Rainy fall adds to farmers' soggy woes

Wettest year on record keeps 19 million acres idle, threatens next spring’s crops

The damage from the destructive spring flooding in the Midwest has been followed in parts of the country by a miserable autumn that is making a bad farming year worse, with effects likely to be felt into next spring.

Even the widespread flooding in the spring was worse for many farmers than the images of sodden river towns would suggest, said Scott Irwin, an agricultural economist at the University of Illinois. While the images of overwhelmed levees were dramatic, "that's not the real story." Across much of the Midwest and Northern Plains soils were saturated throughout the spring, he said, and many farmers couldn't get crops in the ground or had to delay planting until perilously late in the season. "Farmers told me in eastern Illinois it felt like they were in a monsoon from April until May."

It was the wettest year on record for the lower 48 states, with the kind of extreme rainfall events that are increasingly associated with climate change. And then fall came in with unseasonably heavy rains and snow. That was the case for Aaron Heley Lehman, a farmer in central Iowa and president of the Iowa Farmer's Union. "This has definitely been a bad year for almost all farmers in Iowa, even if you weren't on river bottom ground and having your grain bins explode and your land under water for weeks and weeks at a time," he said. "It was still a very rough year."

The Department of Agriculture tracks how many acres of insured farmland went unplanted, a statistic referred to as prevented planting, and this year's figures are the highest since the agency started reporting the figures in 2007. Overall, farmers reported being unable to plant on some 19 million acres for all crops in 2019 with more than 70% of those acres occurring in the rain-soaked Midwest.

For the two most important Midwestern crops, corn and soybeans, the 2019 figures showed 11.4 million acres for corn and 4.5 million acres for soybeans that went without crops being planted.

That's 13% of the total corn acreage in the United States that went unplanted, and nearly 6% of total soy acreage. By comparison, 2013 was another wet year but had just 3.9% and 2.3% unplanted acres.

According to the American Farm Bureau Federation, farm subsidies from sources like trade assistance, disaster assistance and federally subsidized crop insurance made up 40% of farm income in 2019, $33 billion out of an expected $88 billion total.

The intense downpours are characteristic of climate change, said Barbara Mayes Boustead, an author of the chapters on the Midwest and Northern Great Plains in the National Climate Assessment, a collaboration of 13 federal agencies and departments. While linking individual weather events is a complex and time-consuming process involving attribution science, the trends are clear, she said. "Climate change has changed the atmosphere itself," Boustead said. So even if it is difficult to prove the precise impact of climate change on this year's season, she added, "events like this become more likely as climate changes."

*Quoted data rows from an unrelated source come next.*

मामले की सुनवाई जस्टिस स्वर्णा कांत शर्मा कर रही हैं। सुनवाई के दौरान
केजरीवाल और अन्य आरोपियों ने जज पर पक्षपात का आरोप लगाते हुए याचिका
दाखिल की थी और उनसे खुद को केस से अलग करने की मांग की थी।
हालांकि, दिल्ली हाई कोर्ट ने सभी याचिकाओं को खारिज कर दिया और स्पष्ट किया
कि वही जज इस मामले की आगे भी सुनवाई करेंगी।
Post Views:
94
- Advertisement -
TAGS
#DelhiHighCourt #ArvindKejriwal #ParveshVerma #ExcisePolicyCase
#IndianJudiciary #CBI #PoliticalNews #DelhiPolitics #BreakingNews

And the rain is not just intense, but comes at inopportune times, said Dennis Todey, the director of the Agriculture Department's climate hub in Ames, Iowa. Rains are falling hard not in the middle of the growing season, when it could be of the most use, but in the spring and fall, "exactly the time we don't want more water on our cropland."

"Almost all farmers agree that they've been dealing with much more volatile conditions," said Lehman, the Iowa farmer.

Beau Bateman, a farmer near Grand Forks, N.D., said he saw signs of climate change in farming's problems. "We're seeing more extremes than we've encountered before," he said. After the wettest September on record, the soil has become so saturated that it won't support heavy equipment like combines and beet harvesters. "They sink in and get stuck," Bateman said. His farming cooperative, he added, had nothing but trouble getting its sugar beets out of the ground. "We were only able to harvest two-thirds of our crop."

Irwin, of the University of Illinois, said that the year's planting had been further complicated by confusing messages from Washington, including an offer of aid to farmers from the Agriculture Department in May to help them deal with the effects of trade tensions with China with $16 billion in price supports if they planted crops. The announcement came later in the year than farmers in many areas usually plant, but hard-pressed farmers decided to try to get the benefits of the program and planted anyway. Irwin estimated that at least 5 million acres were planted under risky conditions. "It turned out to be a really bad bet," he said.